**Assigned task:**
In the crossword write-up below, which theme answer is clued as "Chicken and rice, and others?"

**Excerpt:**
^^^^
Relative difficulty: Easy-Medium 


THEME: SHORTENING (60A: Baking ingredient used multiple times in this puzzle?) — ordinary, familiar terms are clued as if they were different kinds of foods; you have to "shorten" (i.e. use the initials of) the first words of the clues (i.e. the foods) to make sense of the answer:

Theme answers:
  • CONCOURSES (i.e. C. O. N. courses) (16A: Cup of noodles, and others?)
  • SERRATIONS (i.e. S.E.R. rations) (20A: Shrimp egg rolls, and others?)
  • CARFARE (i.e. C.A.R. fare) (37A: Chicken and rice, and others?)
  • CAVEATS (i.e. C.A.V. eats) (39A: Coq au vin, and others?)
  • BRANDISHES (i.e. B.R.A.N. dishes) (55A: Baked rigatoni alla Norma, and others?)
^^^^
**Dataset records:**

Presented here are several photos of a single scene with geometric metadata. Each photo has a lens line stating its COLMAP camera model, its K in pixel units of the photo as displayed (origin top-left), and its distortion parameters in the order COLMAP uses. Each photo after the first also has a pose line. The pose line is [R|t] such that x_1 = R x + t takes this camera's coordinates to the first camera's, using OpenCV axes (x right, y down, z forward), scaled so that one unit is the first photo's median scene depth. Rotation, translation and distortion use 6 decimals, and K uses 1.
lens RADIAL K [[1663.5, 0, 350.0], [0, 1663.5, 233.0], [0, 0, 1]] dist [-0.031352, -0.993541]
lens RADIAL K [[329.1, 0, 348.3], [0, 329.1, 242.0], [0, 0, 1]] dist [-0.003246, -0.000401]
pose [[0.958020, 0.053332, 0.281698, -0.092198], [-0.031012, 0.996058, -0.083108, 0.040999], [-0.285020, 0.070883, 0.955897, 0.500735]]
^^^^
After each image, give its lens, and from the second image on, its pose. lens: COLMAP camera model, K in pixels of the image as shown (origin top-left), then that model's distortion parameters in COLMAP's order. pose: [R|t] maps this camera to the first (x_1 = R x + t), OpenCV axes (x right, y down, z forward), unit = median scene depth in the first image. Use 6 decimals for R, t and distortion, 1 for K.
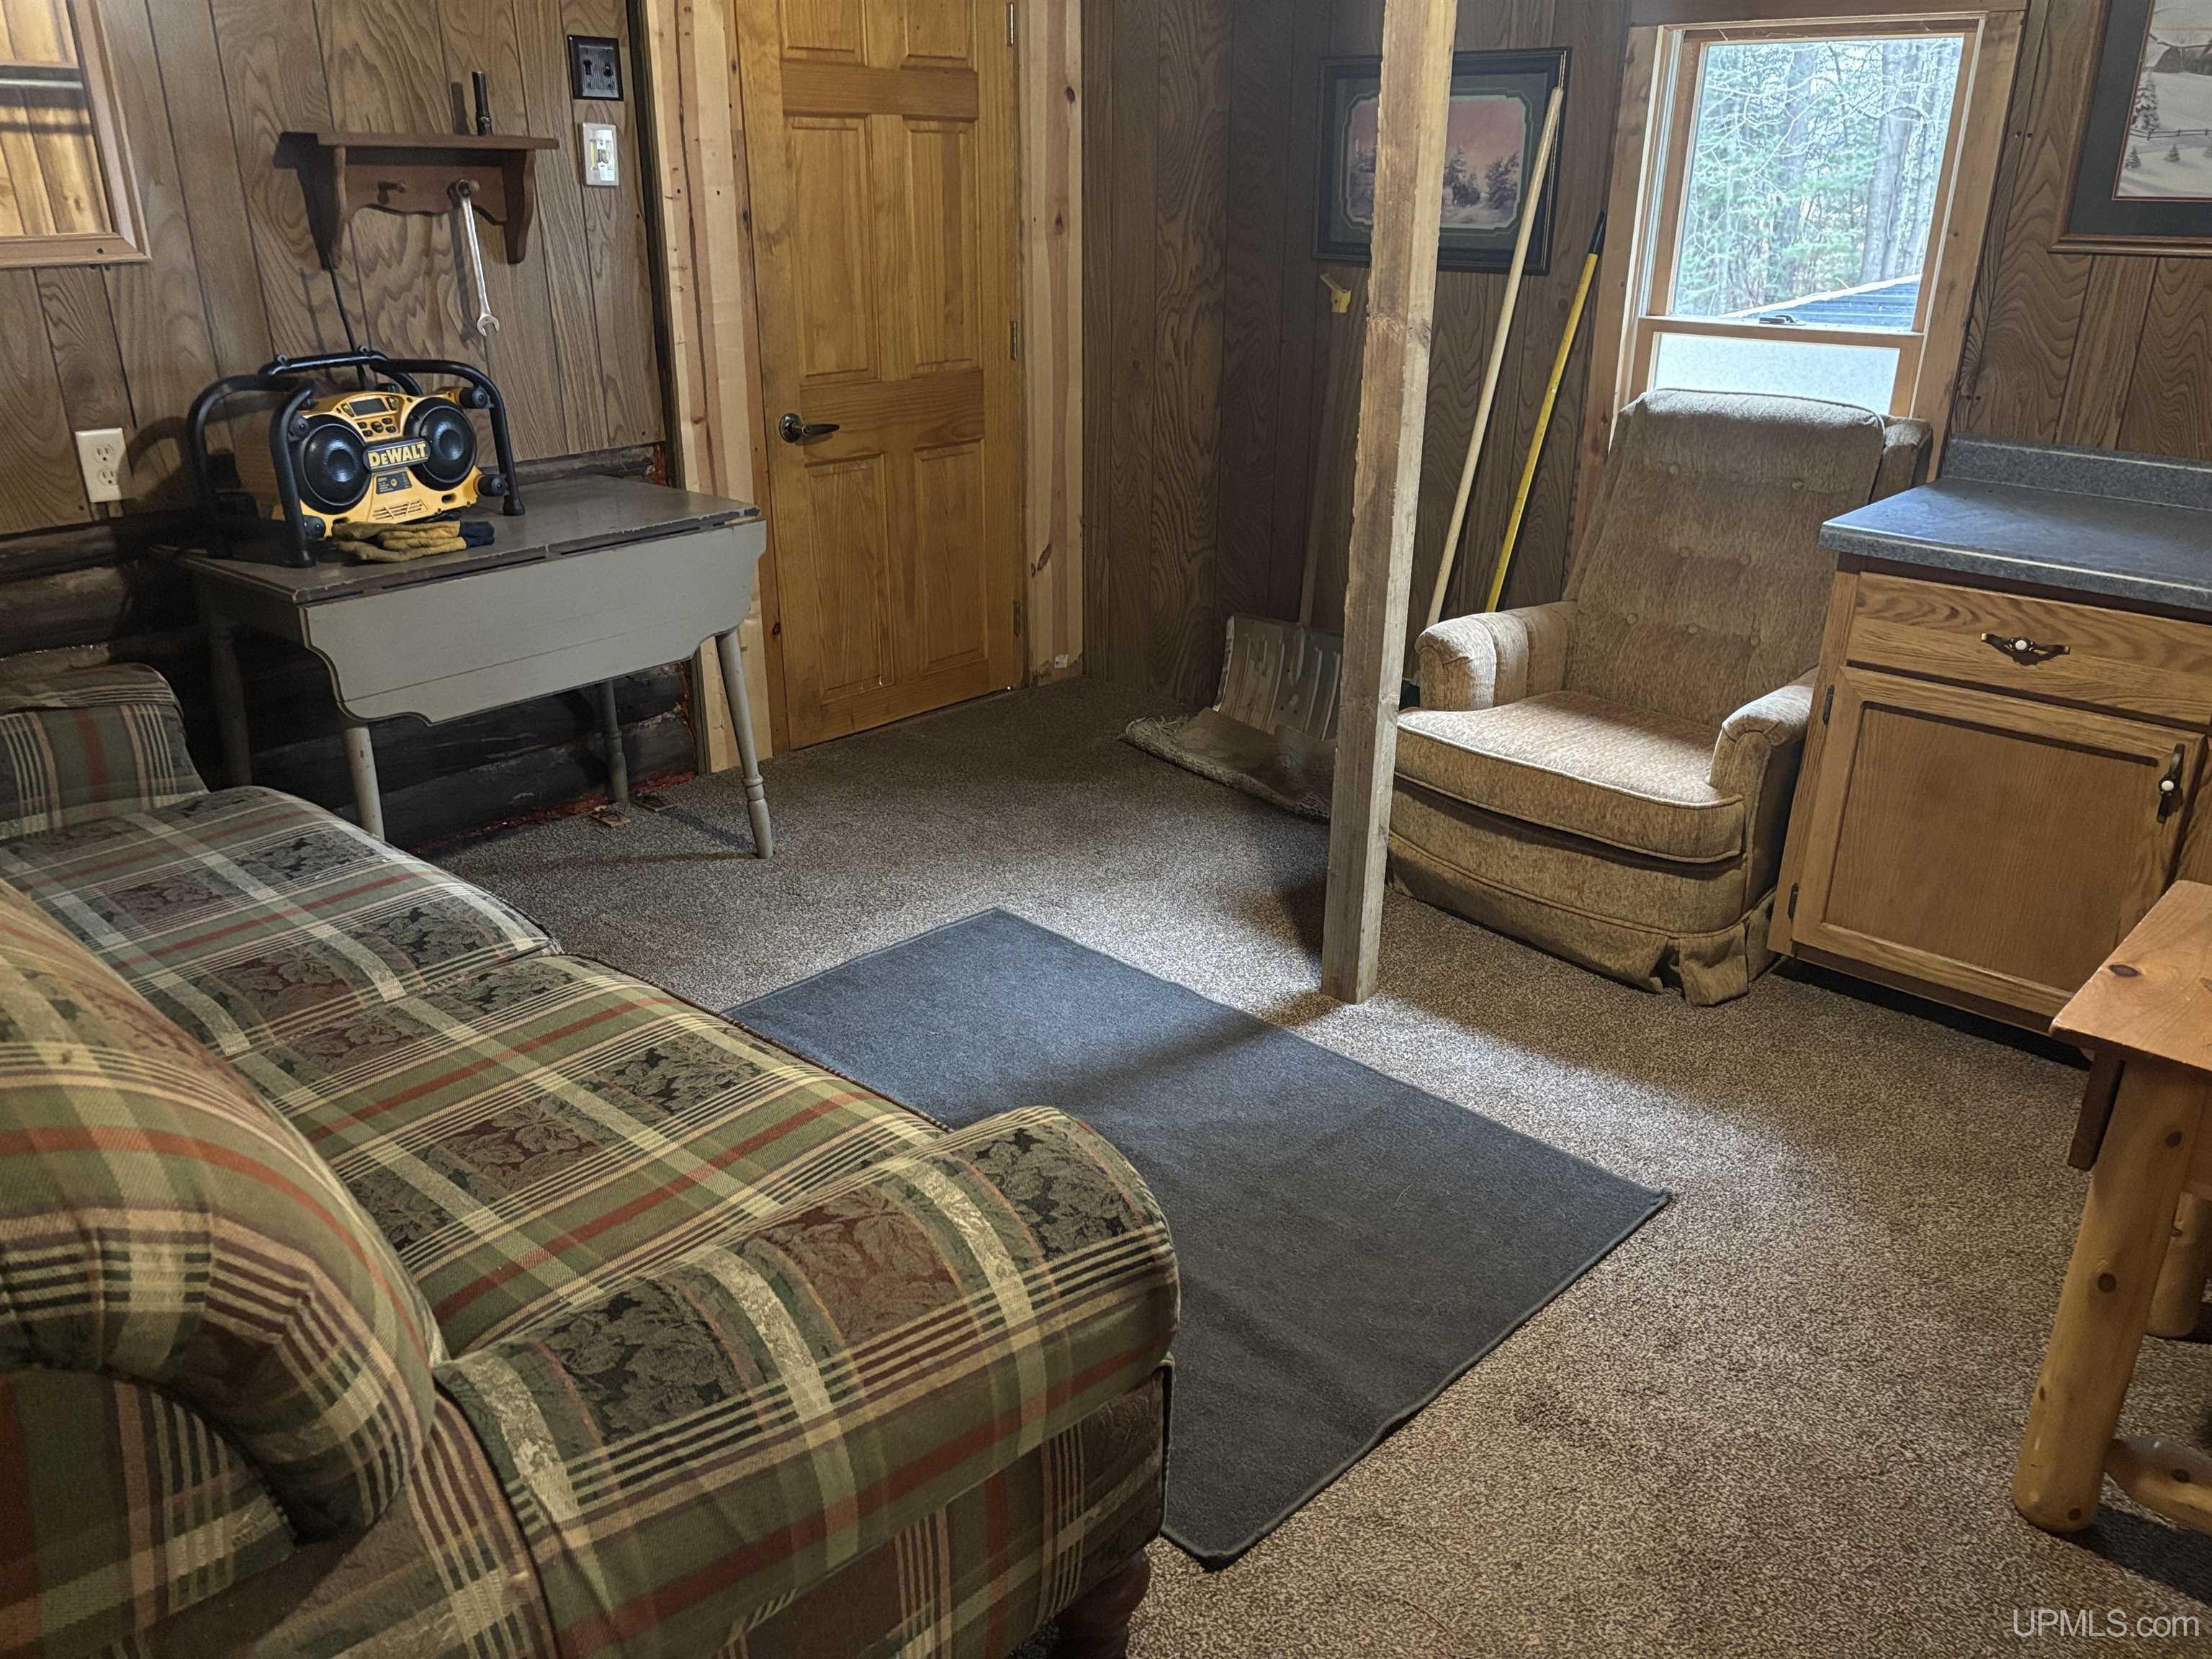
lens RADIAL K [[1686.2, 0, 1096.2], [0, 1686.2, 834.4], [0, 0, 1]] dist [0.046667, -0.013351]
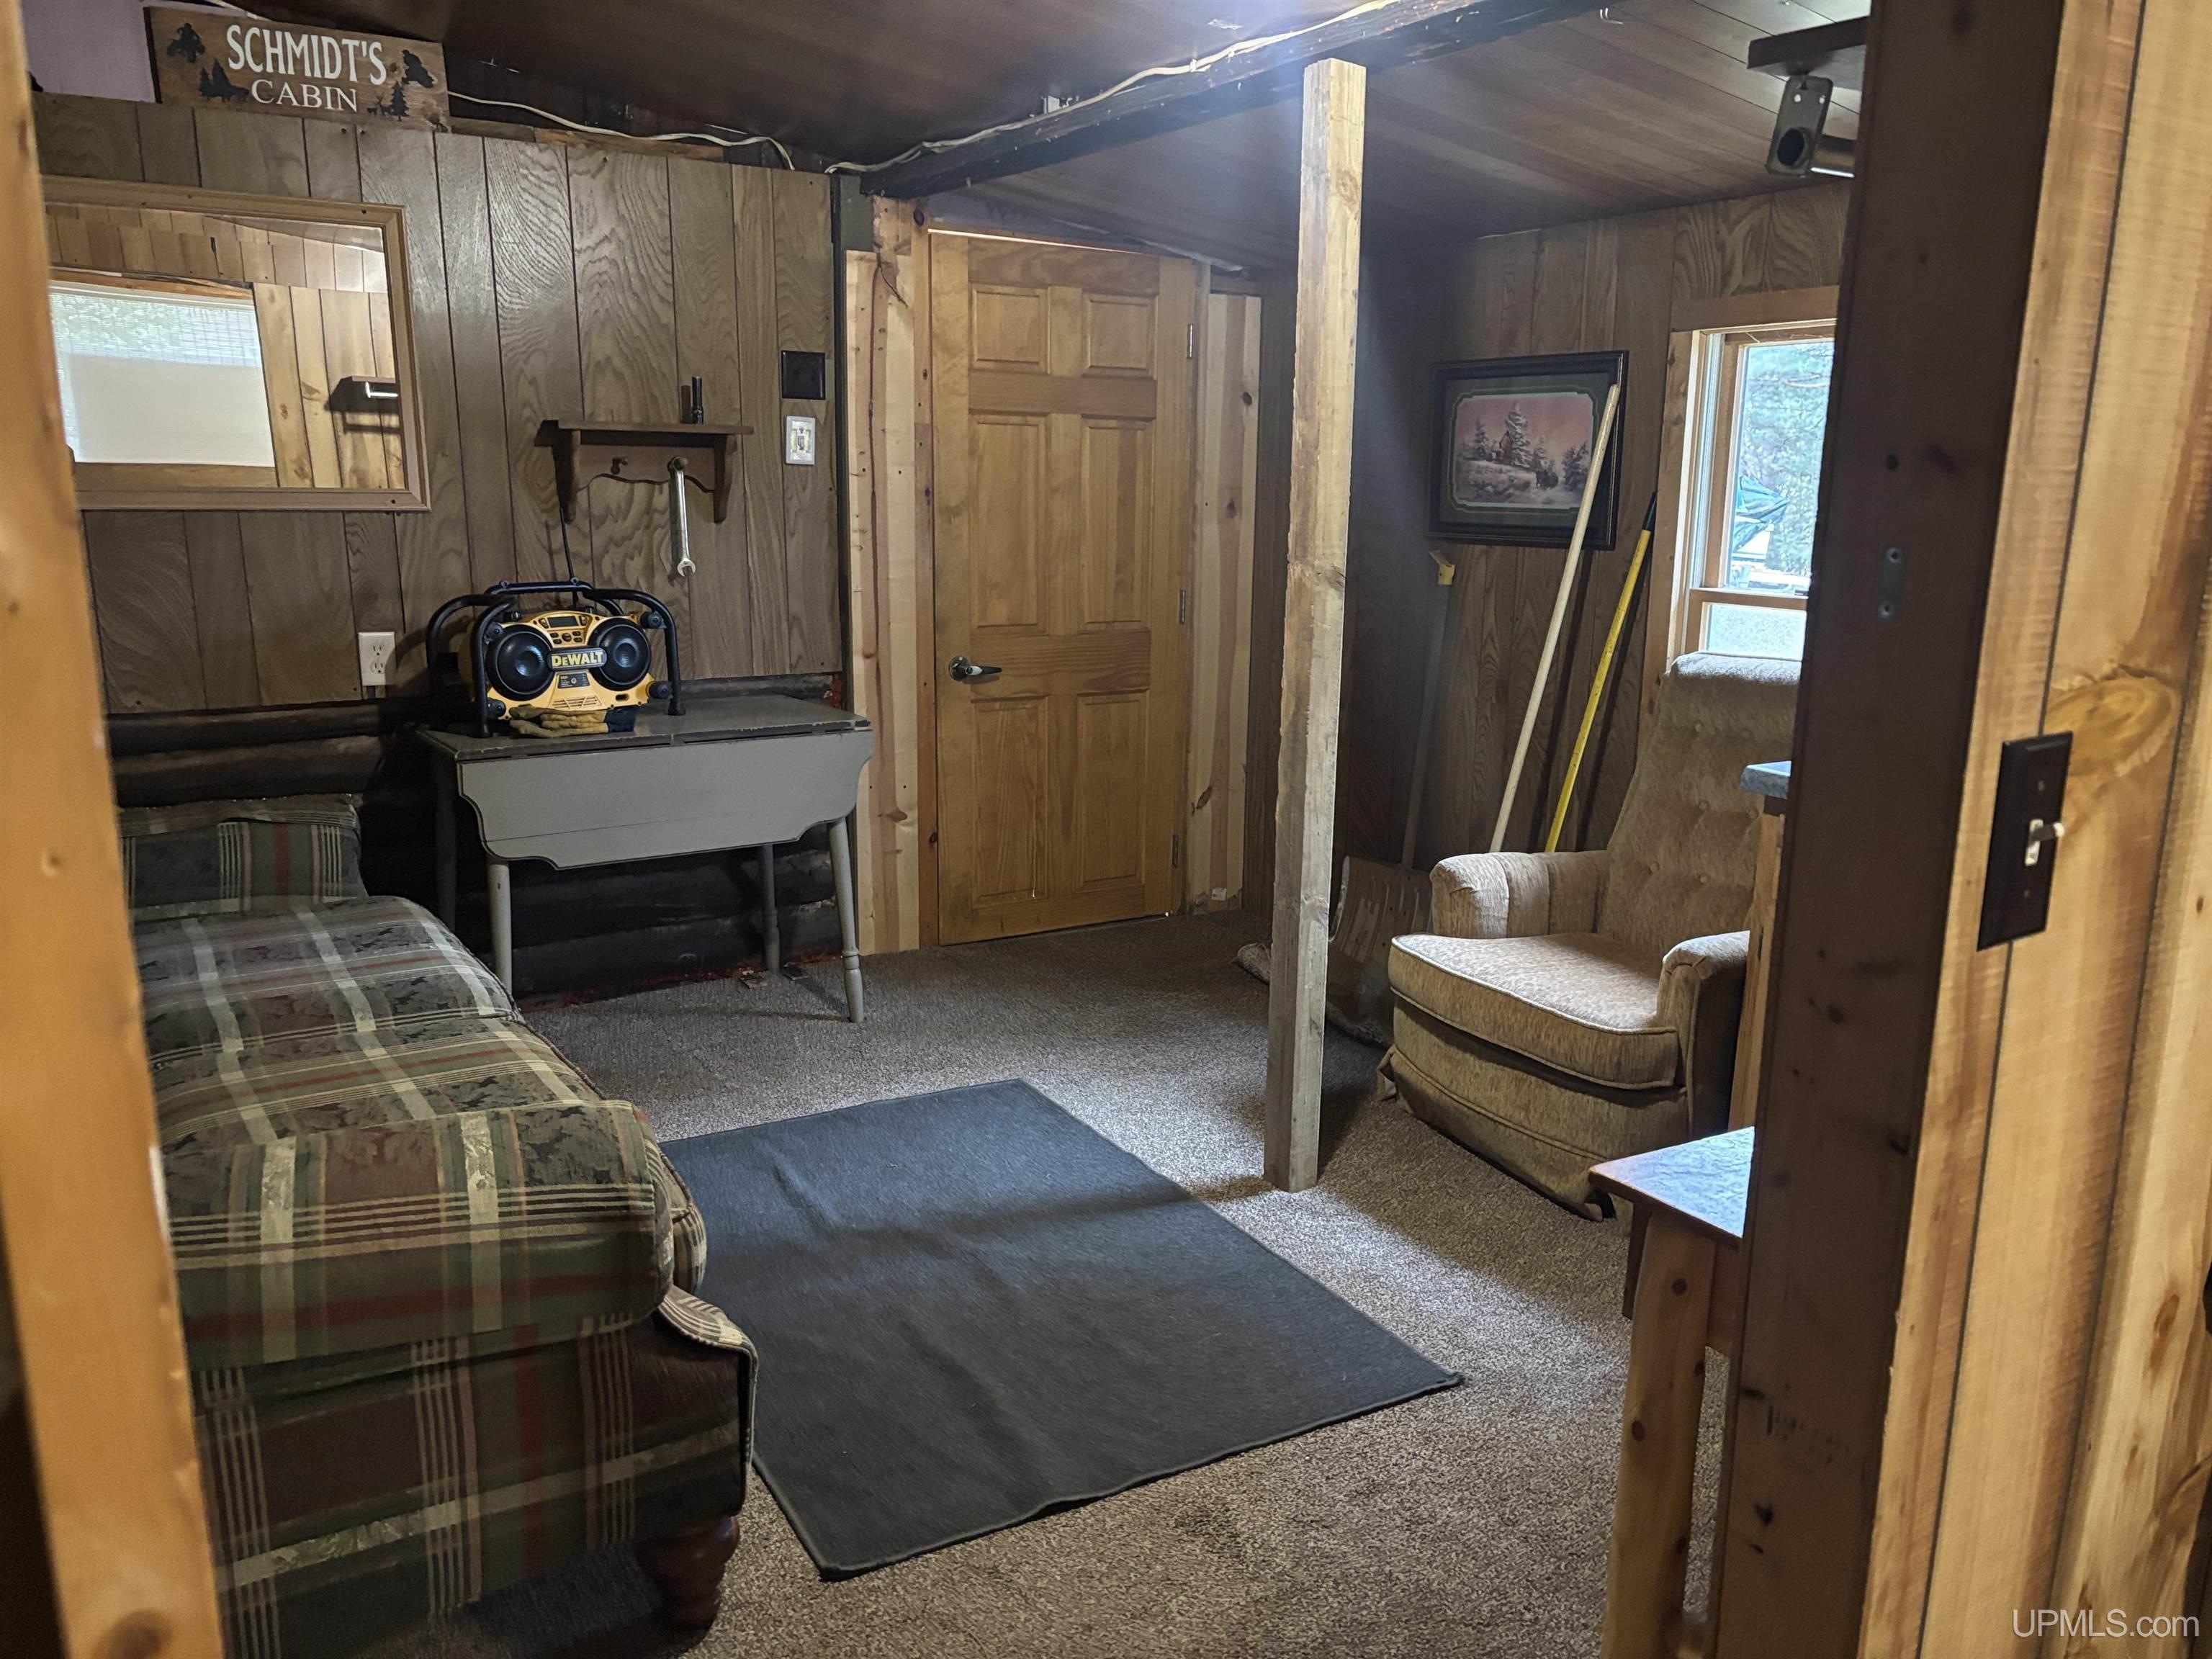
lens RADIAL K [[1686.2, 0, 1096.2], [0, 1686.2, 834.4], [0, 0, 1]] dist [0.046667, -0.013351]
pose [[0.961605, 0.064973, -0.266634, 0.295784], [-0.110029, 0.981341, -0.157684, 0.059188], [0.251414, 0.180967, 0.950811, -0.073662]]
^^^^
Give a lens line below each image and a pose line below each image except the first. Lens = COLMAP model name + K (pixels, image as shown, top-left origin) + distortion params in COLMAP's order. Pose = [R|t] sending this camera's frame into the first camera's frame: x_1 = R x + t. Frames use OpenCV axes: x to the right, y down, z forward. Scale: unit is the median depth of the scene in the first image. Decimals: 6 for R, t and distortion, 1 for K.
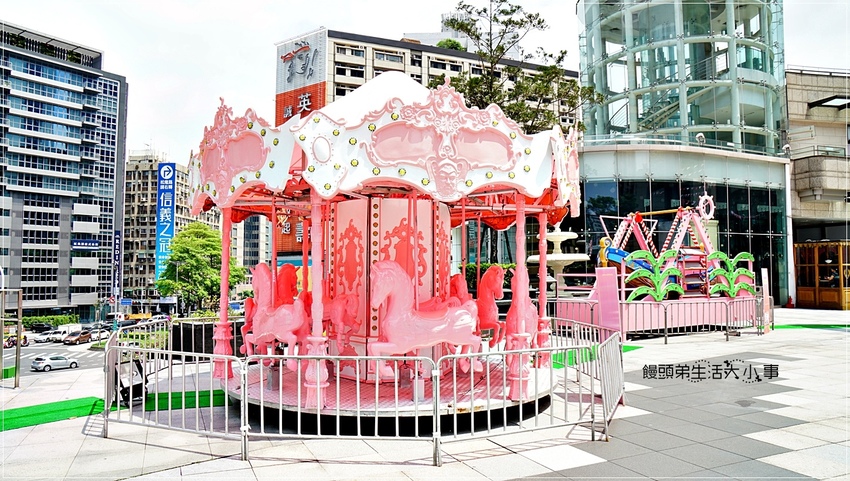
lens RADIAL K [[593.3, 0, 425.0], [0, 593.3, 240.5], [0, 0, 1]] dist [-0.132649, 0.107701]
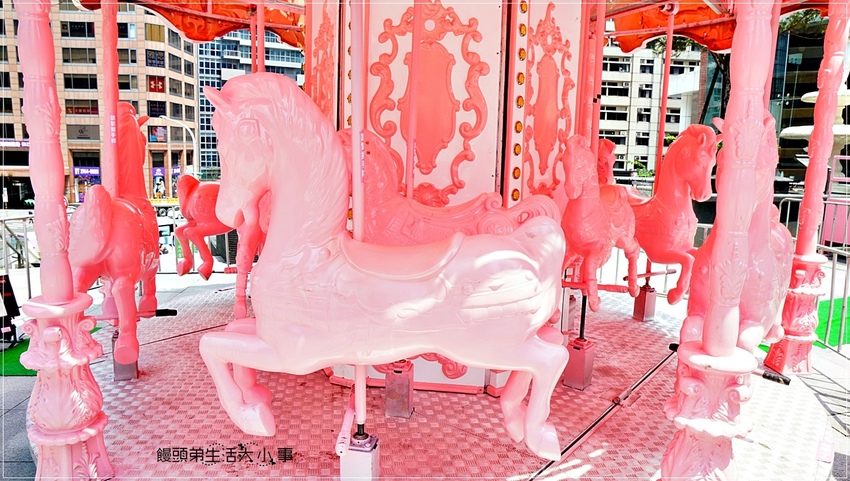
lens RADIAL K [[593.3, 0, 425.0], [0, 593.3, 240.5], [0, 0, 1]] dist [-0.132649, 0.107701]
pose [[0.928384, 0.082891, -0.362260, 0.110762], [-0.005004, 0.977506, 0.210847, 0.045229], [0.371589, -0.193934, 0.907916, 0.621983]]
^^^^
**Response to the task:**
CARFARE